Canalys attributes differences between iPad and non-iPad users to screen size, user experience, and app inventory. While the full-sized iPad has a 10″ display, a large proportion of other pads, including Apple’s own iPad mini, have 7-inch – 8-inch screens, and Canalys had observed that there is evidence from video service providers that the proportion of time consumers spend watching video on different devices is directly proportional to screen size.
“Tablets have dramatically changed the device landscape for PCs, not so much by ‘cannibalizing’ PC sales, but by causing PC users to shift consumption to tablets rather than replacing older PCs,” Mikako Kitagawa, principal analyst at Gartner, commented back in March. “Whereas as once we imagined a world in which individual users would have both a PC and a tablet as personal devices, we increasingly suspect that most individuals will shift consumption activity to a personal tablet, and perform creative and administrative tasks on a shared PC. There will be some individuals who retain both, but we believe they will be exception and not the norm. Therefore, we hypothesize that buyers will not replace secondary PCs in the household, instead allowing them to age out and shifting consumption to a tablet.”

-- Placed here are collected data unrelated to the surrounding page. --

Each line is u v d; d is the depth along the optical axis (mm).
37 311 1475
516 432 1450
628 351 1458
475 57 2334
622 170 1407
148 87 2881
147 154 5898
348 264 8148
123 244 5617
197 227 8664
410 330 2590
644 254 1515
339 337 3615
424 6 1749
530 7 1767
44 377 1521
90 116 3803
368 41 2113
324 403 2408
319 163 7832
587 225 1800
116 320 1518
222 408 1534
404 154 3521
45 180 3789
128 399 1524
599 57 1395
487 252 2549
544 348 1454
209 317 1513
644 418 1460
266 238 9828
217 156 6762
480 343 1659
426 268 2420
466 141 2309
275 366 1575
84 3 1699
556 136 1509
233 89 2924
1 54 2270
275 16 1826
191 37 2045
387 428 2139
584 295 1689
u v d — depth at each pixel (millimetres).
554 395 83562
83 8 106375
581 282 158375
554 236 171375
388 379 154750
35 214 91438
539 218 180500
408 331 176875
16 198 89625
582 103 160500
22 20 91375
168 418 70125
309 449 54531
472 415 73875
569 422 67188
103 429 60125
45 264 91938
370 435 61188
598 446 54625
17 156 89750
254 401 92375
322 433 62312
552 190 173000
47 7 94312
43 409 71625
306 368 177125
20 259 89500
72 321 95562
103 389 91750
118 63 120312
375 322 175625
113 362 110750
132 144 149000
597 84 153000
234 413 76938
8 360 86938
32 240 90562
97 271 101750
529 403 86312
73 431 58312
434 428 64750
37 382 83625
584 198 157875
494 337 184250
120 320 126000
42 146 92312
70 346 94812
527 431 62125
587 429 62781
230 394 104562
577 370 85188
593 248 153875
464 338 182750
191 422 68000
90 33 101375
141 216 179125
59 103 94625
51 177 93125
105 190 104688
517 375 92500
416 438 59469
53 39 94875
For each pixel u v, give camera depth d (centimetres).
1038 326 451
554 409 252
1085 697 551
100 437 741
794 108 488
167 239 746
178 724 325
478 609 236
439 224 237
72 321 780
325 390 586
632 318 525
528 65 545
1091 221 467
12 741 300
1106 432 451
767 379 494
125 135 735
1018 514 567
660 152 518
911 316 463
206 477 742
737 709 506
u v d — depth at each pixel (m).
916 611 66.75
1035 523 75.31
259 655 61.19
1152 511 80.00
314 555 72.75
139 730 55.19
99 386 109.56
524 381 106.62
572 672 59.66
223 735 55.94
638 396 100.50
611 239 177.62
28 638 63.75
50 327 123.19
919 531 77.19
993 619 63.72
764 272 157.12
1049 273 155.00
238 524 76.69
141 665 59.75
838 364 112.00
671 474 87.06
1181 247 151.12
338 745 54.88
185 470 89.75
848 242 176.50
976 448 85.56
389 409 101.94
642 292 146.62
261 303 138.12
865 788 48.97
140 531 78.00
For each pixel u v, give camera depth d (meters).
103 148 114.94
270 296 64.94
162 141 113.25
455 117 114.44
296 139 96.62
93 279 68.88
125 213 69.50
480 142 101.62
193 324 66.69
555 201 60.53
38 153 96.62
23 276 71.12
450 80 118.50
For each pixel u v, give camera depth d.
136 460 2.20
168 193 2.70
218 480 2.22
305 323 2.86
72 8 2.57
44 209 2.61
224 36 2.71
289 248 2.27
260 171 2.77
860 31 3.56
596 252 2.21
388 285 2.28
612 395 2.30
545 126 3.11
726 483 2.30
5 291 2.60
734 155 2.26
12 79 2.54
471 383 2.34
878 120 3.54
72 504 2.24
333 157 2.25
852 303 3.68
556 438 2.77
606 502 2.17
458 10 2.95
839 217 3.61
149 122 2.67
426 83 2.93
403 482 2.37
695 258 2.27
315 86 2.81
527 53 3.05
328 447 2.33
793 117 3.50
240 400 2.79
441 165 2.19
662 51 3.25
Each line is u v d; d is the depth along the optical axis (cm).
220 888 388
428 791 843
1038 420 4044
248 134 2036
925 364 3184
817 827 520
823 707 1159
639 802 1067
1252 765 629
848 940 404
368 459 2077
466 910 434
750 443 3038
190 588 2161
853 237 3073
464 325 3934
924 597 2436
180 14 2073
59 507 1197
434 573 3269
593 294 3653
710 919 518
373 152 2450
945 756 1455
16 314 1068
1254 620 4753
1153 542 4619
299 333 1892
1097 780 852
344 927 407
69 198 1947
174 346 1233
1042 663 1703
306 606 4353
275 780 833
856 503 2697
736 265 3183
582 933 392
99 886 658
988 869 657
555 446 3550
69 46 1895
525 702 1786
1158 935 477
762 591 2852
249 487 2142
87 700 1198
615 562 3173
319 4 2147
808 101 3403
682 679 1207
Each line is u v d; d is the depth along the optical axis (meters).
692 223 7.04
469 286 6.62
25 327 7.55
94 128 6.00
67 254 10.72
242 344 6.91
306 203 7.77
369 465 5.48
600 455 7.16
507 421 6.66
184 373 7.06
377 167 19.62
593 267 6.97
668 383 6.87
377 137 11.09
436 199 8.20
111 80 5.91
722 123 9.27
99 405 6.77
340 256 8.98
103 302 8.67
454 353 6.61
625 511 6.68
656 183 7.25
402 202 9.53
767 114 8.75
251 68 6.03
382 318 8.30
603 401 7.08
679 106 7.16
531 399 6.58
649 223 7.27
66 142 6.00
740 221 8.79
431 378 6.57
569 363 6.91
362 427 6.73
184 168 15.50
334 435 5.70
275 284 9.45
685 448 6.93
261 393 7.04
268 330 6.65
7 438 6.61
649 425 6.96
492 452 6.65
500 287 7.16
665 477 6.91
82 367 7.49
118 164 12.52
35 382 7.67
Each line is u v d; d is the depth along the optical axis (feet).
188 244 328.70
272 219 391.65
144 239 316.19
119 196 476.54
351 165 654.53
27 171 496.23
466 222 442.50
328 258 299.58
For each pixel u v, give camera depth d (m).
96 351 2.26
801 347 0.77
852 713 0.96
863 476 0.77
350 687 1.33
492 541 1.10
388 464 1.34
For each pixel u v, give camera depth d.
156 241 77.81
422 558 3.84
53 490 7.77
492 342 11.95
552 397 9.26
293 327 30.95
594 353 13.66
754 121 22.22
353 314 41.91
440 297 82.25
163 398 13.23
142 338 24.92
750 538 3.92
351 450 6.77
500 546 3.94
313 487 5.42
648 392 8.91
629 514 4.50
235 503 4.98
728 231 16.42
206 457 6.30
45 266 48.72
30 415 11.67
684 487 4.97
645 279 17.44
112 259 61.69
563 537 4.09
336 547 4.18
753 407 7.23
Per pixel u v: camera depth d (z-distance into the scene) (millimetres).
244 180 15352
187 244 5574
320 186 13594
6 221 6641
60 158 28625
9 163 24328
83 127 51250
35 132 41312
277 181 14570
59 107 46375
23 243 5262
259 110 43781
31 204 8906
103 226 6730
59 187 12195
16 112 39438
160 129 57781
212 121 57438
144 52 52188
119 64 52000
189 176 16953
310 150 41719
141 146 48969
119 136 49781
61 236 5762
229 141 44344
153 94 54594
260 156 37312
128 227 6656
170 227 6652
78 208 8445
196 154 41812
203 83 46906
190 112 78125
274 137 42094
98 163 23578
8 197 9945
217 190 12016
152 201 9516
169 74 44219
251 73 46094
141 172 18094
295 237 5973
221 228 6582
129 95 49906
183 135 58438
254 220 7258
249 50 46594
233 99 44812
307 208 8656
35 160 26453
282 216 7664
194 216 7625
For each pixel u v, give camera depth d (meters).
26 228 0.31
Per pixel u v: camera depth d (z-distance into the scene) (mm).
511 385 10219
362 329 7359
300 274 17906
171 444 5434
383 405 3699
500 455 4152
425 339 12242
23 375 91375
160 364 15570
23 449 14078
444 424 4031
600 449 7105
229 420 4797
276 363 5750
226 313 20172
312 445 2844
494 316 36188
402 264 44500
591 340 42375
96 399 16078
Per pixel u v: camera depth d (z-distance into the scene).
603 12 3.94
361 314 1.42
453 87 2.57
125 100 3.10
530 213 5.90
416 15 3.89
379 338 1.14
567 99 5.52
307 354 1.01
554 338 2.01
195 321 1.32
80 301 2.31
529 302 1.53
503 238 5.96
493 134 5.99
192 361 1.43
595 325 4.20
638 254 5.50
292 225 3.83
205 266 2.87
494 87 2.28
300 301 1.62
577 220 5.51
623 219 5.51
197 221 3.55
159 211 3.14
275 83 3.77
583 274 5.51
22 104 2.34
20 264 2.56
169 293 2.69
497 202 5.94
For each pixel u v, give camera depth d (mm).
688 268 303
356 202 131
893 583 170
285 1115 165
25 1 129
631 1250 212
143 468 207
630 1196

“This transformation was triggered by the availability of compelling low-cost tablets in 2012, and will continue until the installed base of PCs declines to accommodate tablets as the primary consumption device,” Ms. Kitagawa continued. “On the positive side for vendors, the disenfranchised PCs are those with lighter configurations, which mean that we should see an increase in PC average selling prices (ASPs) as users replace machines used for richer applications, rather than for consumption…. Our early research indicates that there was good growth in professional PC sales.”
While it’s impossible to predict how this will all eventually shake out — and it will always be a moving target anyway as innovation continues, what seems clear is that Frank X. Shaw is right about the PC or Post PC or whatever we choose to call it enjoying a bright future. It’s going to be typically more portable. It’s going to be more Cloud-oriented. But it’s going to continue revolutionizing the way we work and learn and communicate and conduct our business.